Of the three nerve-wracking Shade solos, only Mathilde Froustey convinced us to relax, with the lovely comportment of her head and shoulders, fluid upper-body and unaffected smile. Her travelling relevés in arabesque sailed across the floor like Oracle Team USA up on its hydrofoils. Frances Chung and Simone Messmer, technically very competent, wore looks of utter panic on their faces during their variations, their shoulders stiff, and Messmer’s hands paddling the air in a distinctly unwraithlike manner.

Davit Karapetyan was a magnificent Indian warrior prince, with soaring leaps that seemed to hang in the air, and bold, sweeping arms that slashed the air like scimitars. He brushed off an encounter with a slick spot on the floor, obsessed only with the recently assassinated temple dancer Nikiya, who appeared in an opium-induced hallucination. Yuan Yuan Tan was absolutely fearless as the object of his obsession – wistful yet steely, sorrowful and distant – undaunted by the under-caffeinated solo violin that accompanied her ethereal veil dance. 

Rounding off the evening was a Firebird Lite, by resident choreographer Yuri Possokhov, set to a compressed version of Stravinsky’s epic score.

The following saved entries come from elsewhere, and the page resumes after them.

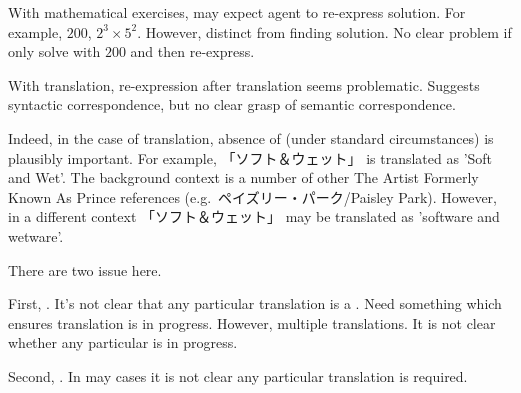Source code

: \begin{note}
  With mathematical exercises, may expect agent to re-express solution.
  For example, \(200\), \(2^{3} \times 5^{2}\).
  However, distinct from finding solution.
  No clear problem if only solve with \(200\) and then re-express.
  
  With translation, re-expression after translation seems problematic.
  Suggests syntactic correspondence, but no clear grasp of semantic correspondence.
  
  Indeed, in the case of translation, absence of \fc{} (under standard circumstances) is plausibly important.
  For example, 「ソフト＆ウェット」 is translated as 'Soft and Wet'.
  The background context is a number of other The Artist Formerly Known As Prince references (e.g.\ ペイズリー・パーク/Paisley Park).
  However, in a different context 「ソフト＆ウェット」 may be translated as 'software and wetware'.
\end{note}


\begin{note}
  There are two issue here.

  First, .
  It's not clear that any particular translation is a \fc{}.
  Need something which ensures translation is in progress.
  However, multiple translations.
  It is not clear whether any particular is in progress.

  Second, \tpro{}.
  In may cases it is not clear any particular translation is required.
\end{note}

There was much to admire in this staging, starting with the streamlined set and pop-inspired backdrop projections by Yuri Zhukov, witty abstractions of Alexandre Golovine and Natalia Goncharova’s painted backdrops for Michel Fokine’s original ballet. Other highlights include the sensational whirling jumps by Pascal Molat in the role of the villain Kaschei, Tiit Helimets’ naïve but endearing young prince, and Sasha De Sola’s sassy princess, who wears her heart on her sleeve – and on her expressive pointe shoes.

Disappointingly, Possokhov transforms this Russian-Slavic allegory into a conventional love triangle – conventional in ballet terms: man falls in love with bird and princess and must choose one – avoiding the fascinating, and topical, political overtones of the original libretto.

Fokine’s 1910 Firebird was groundbreaking in several ways: musically, choreographically, and in its revisionist depiction of Russia’s struggle for hegemony in Central Asia, particularly in the second half of the 19th century. The evil Kaschei embodied a feared Asiatic despot, while the Firebird represented a supernatural force of good on the side of the Russian nobility. The Firebird’s duet with the prince was not romantic; it was about power: she promised to use her power to help him defeat Kaschei, free the imprisoned princesses, and consolidate his rule over the Asian lands.

The most compelling feature of this ballet in its various incarnations over the decades has been the depiction of the Firebird: her dance vocabulary, her costume, her pas de deux with the prince.

Weakened by a prosaic costume design – flat-ironed orange wig and a tie-dyed scarf pinned to the back of her unitard – Sarah Van Patten’s Firebird looked like one of the many colorful denizens of San Francisco’s Haight Street, a famous hang-out during the Summer of Love. No plumage on this bird, and yet somehow she produced a magic feather to bestow on the prince. Possokhov’s choreography for her is singularly uninspired – more exotic dancer than exotic creature – and a waste of Van Patten’s considerable skill and artistry. That Tiit Helimets’ starry-eyed prince would fall for a Gypsy Rose Lee is hardly credible.

One longs for a choreographer to come along and remake Firebird for the 21st century, commenting on Russian incursions into Afghanistan and Chechnya, portraying Kaschei as a modern-day terrorist, and casting Sarah Van Patten as a sexy undercover operative for MI-5 with supernatural powers.